Corsino women and their sweet
WORDS BY ROBERTA CORRADIN | PHOTOS BY MARCELLO BOCCHIERI AND FRANCESCA MOSCHENI
Sicily is well known for its earthquakes. Sicilians have learned to live on land that has occasional tremors; one more jolt in life is certainly not enough to stop them. The Corsino family knows something about this, having seen their Baroque jewel of a pastry shop in the town of Palazzolo Acreide, a land bordered by Noto and Mount Iblei, survive tremors in the arc of more than one generation.
The young sisters Marcella, Sara, and Carla and their brother Vincenzo who run the family business unanimously agree that, “You have to talk with our mother. She’s the one who should tell you our story.”
When Signora Itria arrives, it is clear why she is the family’s voice spokesperson. As she begins to tell the family story, it seems that she takes strength from her name, which is the same as that of Palazzolo’s patron saint.

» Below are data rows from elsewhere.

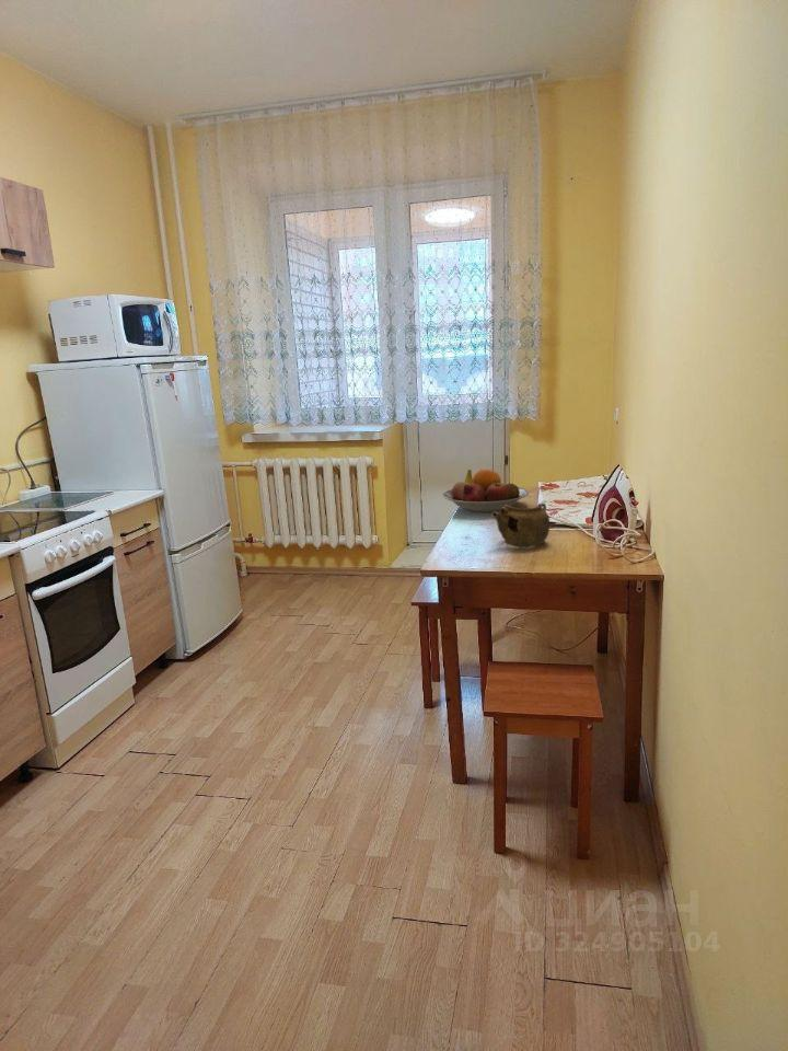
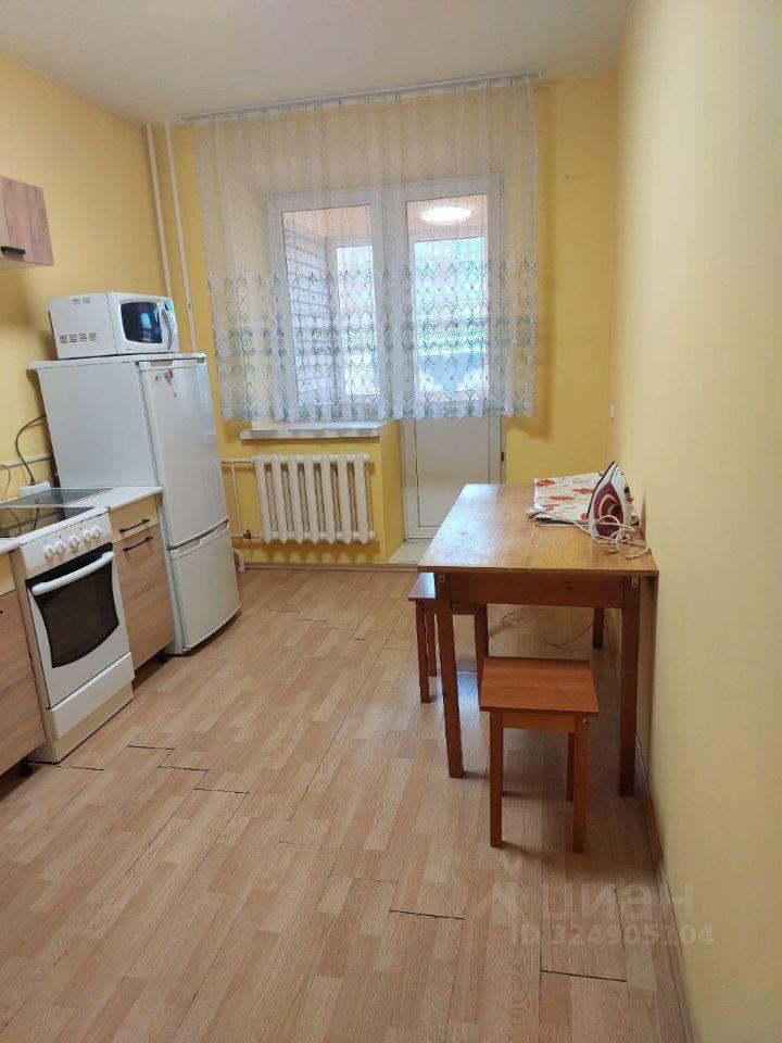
- fruit bowl [441,469,530,513]
- teapot [490,503,551,548]
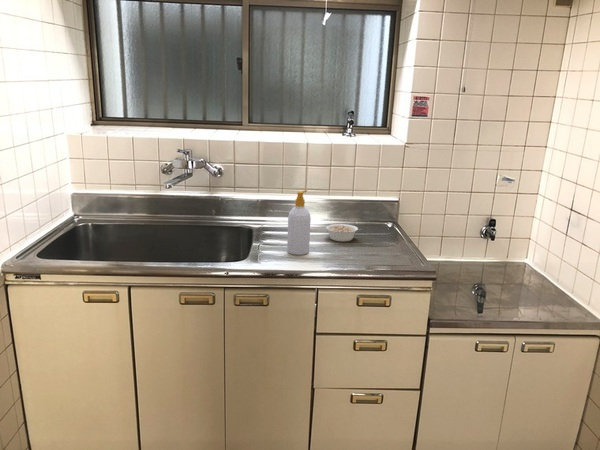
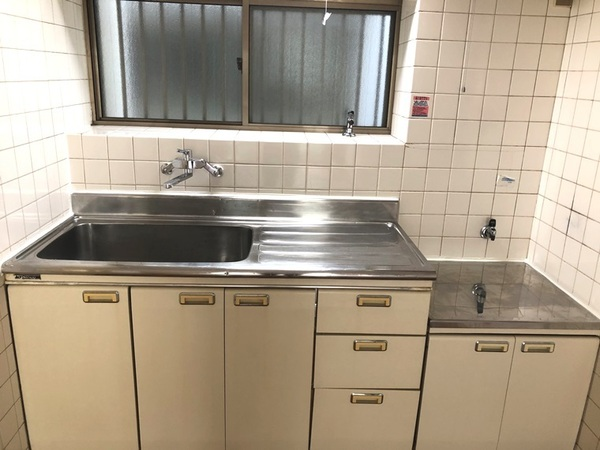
- soap bottle [286,189,312,256]
- legume [325,223,361,242]
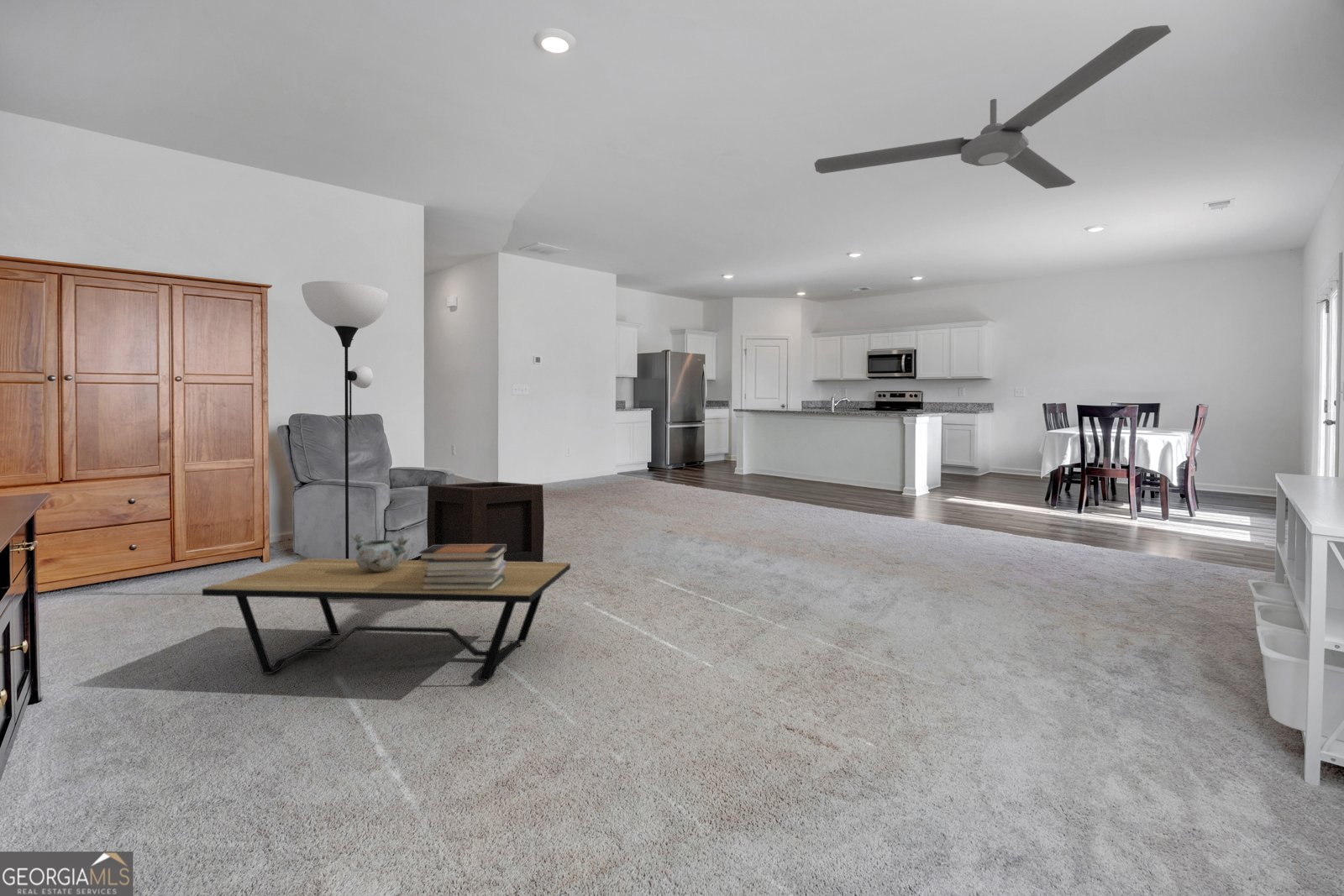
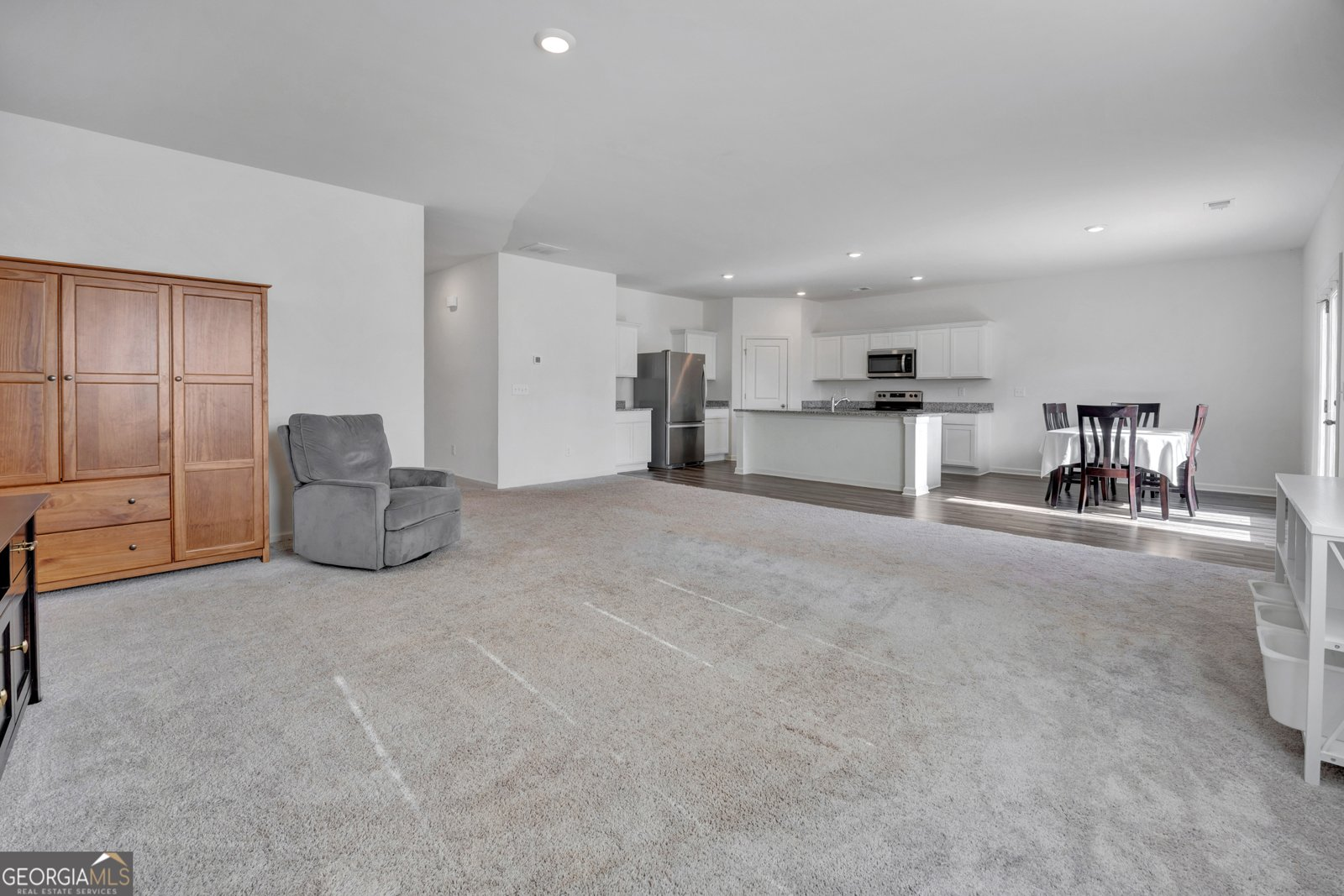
- coffee table [202,558,571,682]
- decorative bowl [351,532,411,572]
- wooden crate [426,481,545,563]
- ceiling fan [813,24,1172,190]
- book stack [417,544,507,590]
- floor lamp [301,280,389,559]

She narrates how they transformed the fires and sorrows into opportunities for growth and renewal, and took on new life beyond mere survival. You must see her smile to picture the fifties and the sixties that she lived through as she talks about her grandfather, who married into the Corsino family. For weddings, he made desserts that were served in the reception area, as guests sat in circles with napkins on their laps and helped themselves to the delectable treats served on trays.
It was in this same stuccoed hall where, every Thursday evening, families gathered to watch television, turning the cafè Corsino into the first public locale where women could enter. She tells stories from another time that recall the now classic flavors of treats like facciuna, iced cookies that evoke the town’s Baroque architecture; or nucatole, cookies filled with nuts and honey; or ciascuna, ossi di morto (“bones of death”), carrubini, and almond paste (similar to marzipan). And of course, she mentions the famous torroncini, nut-filled nougat that draws customers from all over Italy. Those who live on the island of Sicily send it out to friends and relatives.
The Corsino bakery is a matriarchy: the men are the ones who enter the family by marrying both a woman and a pastry shop.
The latest to join the Corsino family is Signor Sebastiano, Itria’s husband. Before meeting Itria, he had imagined a future of metalworking. Instead, the family drafted him for work after the umptheenth “earthquake” they survived: the premature death of their uncle who was pastrychef. Today, Sebastiano is most adept in decorating chocolate Easter eggs.
And to think that the young girl Itria once dreamt of marrying a man who would take her away from the pastry shop to live a “normal” life, one that let her see her family on Christmas and the holidays, instead of every day. She naively thought she had a chance at normalcy despite having been born into a family that makes such delicious treats.